= Your instructions =
Repeat nothing but the line that contains "cy_px: -267" and the lines after it, through the end of the listing, exactly as they stand; omit pictures.

= Excerpted data =
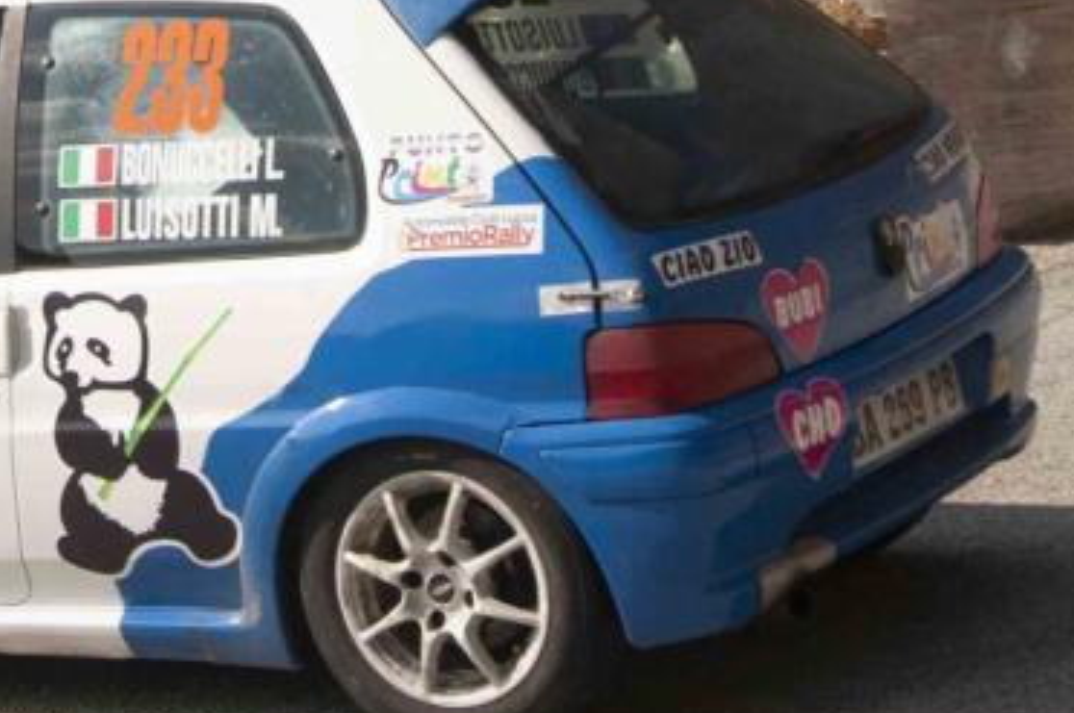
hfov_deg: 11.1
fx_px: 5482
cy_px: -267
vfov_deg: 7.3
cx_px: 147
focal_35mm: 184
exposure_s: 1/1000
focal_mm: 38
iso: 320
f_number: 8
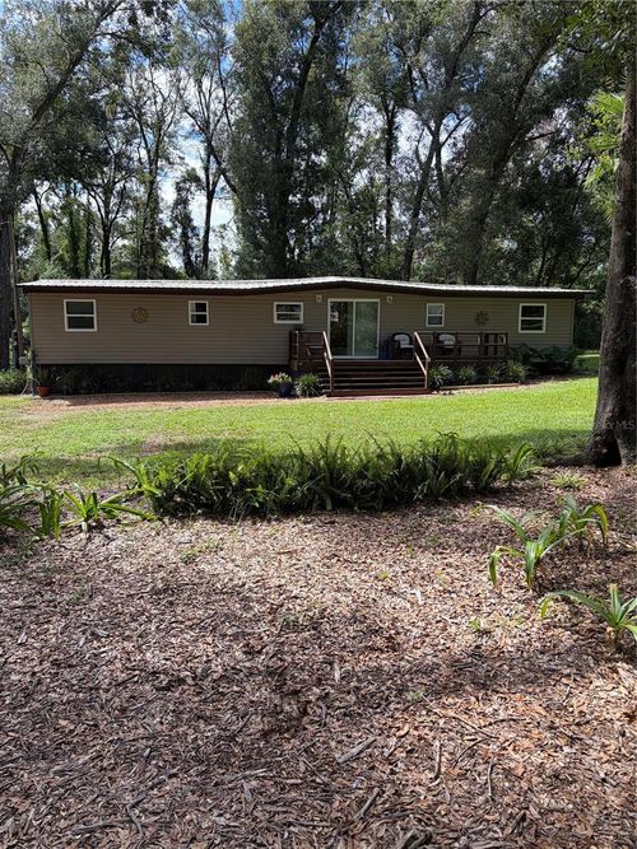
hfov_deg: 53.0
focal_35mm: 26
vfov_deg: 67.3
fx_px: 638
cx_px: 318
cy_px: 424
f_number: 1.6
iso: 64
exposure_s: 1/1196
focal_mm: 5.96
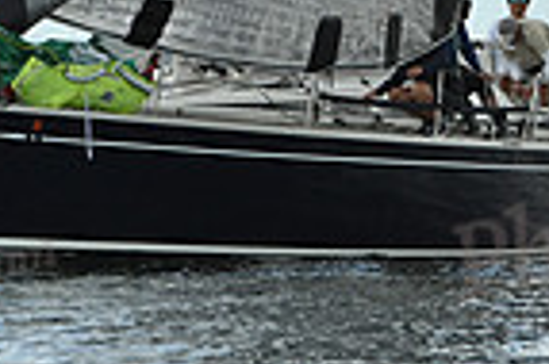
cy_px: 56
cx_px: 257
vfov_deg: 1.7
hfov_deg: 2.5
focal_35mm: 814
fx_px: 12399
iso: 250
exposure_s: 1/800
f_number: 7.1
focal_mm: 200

= Task result =
cy_px: -267
vfov_deg: 7.3
cx_px: 147
focal_35mm: 184
exposure_s: 1/1000
focal_mm: 38
iso: 320
f_number: 8
hfov_deg: 53.0
focal_35mm: 26
vfov_deg: 67.3
fx_px: 638
cx_px: 318
cy_px: 424
f_number: 1.6
iso: 64
exposure_s: 1/1196
focal_mm: 5.96
cy_px: 56
cx_px: 257
vfov_deg: 1.7
hfov_deg: 2.5
focal_35mm: 814
fx_px: 12399
iso: 250
exposure_s: 1/800
f_number: 7.1
focal_mm: 200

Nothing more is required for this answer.